There are more than 8,000 people on Pakistan's death row.  It's the largest in the world.  
But if Pakistan's row is larger, the psychic conditions are likely much the same.
For many years – since I was just 15 years old – I have been stranded between life and death. It has been a complete limbo, total uncertainty about the future.
In December, they lifted a moratorium.  
When we heard the news about lifting the death penalty moratorium in December 2014, fear prevailed throughout the cells of the prison here. There was an overriding sense of horror. The atmosphere hung, gloomy, over us all. But then the executions actually started at Kot Lakhpat jail, and everyone started to go through mental torture.
More than 150 have been executed since then.
Those who were being hanged had been our companions for many years on this road to death, and it is only natural that their deaths left us in a state of despair.

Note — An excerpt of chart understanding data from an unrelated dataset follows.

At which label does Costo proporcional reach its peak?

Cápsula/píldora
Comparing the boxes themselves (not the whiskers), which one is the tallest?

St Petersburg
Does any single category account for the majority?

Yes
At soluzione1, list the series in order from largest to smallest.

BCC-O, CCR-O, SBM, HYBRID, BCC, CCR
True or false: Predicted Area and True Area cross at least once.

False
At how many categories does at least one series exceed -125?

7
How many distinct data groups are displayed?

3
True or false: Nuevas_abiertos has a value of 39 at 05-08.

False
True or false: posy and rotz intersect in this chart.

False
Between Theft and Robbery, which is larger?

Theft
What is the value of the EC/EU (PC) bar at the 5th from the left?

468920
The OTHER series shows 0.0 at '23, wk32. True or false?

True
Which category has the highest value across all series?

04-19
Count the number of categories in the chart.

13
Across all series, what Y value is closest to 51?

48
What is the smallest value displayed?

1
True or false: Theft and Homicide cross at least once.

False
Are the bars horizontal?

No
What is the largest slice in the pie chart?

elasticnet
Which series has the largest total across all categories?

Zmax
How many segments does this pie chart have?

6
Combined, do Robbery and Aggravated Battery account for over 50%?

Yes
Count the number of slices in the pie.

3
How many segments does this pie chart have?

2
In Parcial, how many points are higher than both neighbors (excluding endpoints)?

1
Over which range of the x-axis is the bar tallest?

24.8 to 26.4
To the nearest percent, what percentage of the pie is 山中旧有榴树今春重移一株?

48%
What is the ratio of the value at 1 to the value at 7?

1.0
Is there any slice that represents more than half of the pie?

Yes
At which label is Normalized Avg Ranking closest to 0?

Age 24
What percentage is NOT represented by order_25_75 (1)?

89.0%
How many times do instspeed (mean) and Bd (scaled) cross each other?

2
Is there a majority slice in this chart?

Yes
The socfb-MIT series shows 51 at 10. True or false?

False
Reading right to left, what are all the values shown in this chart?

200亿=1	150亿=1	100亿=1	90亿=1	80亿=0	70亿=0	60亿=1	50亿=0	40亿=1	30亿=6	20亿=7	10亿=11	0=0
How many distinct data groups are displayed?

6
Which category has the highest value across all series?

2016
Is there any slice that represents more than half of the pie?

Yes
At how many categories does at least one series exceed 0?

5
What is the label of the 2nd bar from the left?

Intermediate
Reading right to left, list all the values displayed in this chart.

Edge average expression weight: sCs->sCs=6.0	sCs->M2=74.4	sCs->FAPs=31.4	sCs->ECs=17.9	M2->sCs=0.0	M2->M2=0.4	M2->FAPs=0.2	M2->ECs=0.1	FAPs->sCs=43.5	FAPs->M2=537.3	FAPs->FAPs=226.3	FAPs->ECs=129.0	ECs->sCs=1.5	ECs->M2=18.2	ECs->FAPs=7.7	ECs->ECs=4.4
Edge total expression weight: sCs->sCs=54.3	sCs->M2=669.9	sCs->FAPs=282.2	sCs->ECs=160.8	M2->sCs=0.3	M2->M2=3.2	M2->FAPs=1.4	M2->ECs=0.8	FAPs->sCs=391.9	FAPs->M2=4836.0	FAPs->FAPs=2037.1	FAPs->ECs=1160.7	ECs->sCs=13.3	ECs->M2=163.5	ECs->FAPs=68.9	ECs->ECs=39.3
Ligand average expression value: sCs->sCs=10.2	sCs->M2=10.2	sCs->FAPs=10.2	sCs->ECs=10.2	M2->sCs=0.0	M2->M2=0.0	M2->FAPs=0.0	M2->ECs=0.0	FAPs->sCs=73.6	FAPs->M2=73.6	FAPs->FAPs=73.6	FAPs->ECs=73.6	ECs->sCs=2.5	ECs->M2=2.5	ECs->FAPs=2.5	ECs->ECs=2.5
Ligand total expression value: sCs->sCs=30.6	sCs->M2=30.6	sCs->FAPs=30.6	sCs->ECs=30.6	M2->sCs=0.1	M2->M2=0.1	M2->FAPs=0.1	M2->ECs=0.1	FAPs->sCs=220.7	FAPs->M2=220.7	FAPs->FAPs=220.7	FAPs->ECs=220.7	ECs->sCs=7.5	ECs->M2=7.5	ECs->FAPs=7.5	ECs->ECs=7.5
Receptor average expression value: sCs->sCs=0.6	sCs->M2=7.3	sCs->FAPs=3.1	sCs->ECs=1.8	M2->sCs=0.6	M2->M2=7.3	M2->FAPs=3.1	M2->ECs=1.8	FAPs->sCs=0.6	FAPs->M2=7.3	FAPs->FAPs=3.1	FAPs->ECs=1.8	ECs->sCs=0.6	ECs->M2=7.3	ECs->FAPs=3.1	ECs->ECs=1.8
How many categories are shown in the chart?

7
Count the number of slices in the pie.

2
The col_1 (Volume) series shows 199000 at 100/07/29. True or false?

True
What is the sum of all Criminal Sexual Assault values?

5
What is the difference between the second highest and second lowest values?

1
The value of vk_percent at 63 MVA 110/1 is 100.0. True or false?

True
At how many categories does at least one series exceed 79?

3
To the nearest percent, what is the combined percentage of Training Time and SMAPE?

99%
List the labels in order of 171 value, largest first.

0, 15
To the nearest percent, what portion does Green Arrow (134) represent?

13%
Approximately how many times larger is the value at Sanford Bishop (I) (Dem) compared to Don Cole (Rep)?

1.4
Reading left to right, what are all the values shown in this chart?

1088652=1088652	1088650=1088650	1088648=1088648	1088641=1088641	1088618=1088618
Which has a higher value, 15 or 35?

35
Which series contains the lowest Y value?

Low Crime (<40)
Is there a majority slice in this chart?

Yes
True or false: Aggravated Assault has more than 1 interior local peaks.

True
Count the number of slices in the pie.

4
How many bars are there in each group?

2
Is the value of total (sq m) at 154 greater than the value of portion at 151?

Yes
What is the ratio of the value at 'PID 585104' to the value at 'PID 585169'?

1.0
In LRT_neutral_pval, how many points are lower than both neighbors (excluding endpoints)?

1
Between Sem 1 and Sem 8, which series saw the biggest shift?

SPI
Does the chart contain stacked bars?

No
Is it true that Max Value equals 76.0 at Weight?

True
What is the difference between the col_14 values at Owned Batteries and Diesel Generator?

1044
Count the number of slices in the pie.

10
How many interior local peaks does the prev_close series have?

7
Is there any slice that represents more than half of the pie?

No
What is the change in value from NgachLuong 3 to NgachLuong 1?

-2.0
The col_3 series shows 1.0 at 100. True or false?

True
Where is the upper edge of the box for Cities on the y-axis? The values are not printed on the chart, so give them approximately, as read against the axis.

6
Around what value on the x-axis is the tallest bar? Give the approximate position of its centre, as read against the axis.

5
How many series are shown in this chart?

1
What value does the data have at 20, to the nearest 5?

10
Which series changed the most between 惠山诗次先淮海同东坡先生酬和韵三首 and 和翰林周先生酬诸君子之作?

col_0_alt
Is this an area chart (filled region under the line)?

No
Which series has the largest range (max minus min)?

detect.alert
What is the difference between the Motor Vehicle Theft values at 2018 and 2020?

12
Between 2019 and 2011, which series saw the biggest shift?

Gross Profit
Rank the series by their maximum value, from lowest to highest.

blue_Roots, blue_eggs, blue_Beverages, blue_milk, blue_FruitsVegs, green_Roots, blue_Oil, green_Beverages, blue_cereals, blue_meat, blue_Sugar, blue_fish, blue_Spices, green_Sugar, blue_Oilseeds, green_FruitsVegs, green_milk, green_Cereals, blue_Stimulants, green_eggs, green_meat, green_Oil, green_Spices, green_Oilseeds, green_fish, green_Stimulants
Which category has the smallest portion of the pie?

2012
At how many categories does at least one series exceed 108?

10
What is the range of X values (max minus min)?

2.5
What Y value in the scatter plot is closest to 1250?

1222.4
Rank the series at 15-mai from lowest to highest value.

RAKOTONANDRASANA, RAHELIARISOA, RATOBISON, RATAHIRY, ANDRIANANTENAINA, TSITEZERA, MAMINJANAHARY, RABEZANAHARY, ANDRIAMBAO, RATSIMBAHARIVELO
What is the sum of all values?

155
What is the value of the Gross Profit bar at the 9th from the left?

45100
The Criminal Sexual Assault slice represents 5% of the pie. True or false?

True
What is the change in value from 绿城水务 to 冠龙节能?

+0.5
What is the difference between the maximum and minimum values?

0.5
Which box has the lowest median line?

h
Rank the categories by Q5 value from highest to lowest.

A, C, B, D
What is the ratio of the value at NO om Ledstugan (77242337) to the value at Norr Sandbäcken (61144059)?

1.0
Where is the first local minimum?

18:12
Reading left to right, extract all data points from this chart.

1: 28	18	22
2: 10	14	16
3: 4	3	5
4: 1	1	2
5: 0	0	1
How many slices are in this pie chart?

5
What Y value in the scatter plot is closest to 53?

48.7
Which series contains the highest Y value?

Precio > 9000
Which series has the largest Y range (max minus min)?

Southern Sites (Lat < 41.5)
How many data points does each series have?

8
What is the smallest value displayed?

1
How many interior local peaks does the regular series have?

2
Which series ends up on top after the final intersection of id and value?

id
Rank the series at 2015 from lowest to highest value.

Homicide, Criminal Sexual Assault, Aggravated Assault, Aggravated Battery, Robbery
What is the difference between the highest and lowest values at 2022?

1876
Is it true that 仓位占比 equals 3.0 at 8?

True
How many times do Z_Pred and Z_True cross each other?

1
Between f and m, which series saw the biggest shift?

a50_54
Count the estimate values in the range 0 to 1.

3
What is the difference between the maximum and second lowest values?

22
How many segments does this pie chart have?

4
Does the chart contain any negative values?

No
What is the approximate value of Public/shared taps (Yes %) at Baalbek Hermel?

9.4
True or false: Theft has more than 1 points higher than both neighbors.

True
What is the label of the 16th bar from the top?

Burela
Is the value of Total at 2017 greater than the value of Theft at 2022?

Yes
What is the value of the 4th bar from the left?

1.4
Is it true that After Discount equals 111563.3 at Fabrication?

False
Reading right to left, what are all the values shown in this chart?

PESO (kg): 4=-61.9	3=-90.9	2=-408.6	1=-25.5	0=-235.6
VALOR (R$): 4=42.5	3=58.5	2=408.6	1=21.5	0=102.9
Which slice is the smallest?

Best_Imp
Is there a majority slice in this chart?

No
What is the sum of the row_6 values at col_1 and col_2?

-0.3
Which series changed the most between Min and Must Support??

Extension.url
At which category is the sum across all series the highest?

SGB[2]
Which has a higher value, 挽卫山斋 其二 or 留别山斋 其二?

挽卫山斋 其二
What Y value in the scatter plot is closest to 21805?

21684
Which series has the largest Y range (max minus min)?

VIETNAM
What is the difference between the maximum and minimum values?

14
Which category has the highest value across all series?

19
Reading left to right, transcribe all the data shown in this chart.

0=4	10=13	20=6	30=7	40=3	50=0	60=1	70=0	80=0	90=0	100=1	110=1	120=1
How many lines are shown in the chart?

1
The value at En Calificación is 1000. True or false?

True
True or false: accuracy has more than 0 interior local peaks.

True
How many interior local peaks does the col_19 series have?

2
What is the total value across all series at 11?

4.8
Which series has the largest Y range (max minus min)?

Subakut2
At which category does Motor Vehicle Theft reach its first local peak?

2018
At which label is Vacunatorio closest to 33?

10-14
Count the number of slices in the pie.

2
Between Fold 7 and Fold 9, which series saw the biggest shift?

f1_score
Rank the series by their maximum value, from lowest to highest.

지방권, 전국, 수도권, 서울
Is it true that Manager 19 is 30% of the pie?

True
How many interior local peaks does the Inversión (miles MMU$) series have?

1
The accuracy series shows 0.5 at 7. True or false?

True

It was terrorism that led to lifting the moratorium, and the idea was that they would kill the terrorists.  
While the death penalty moratorium was ended on the pretext of killing terrorists, most of the people here in Kot Lakhpat are charged with regular crimes. Quite how killing them is going to stop the sectarian violence in this country, I cannot say.
Because boundaries, limits, gimme a break.  Once they start. Look at the backlog frgodssake.
Yet, for the folks on the row, at least for Aftab Bahadur.
I have not given up hope, though the night is very dark.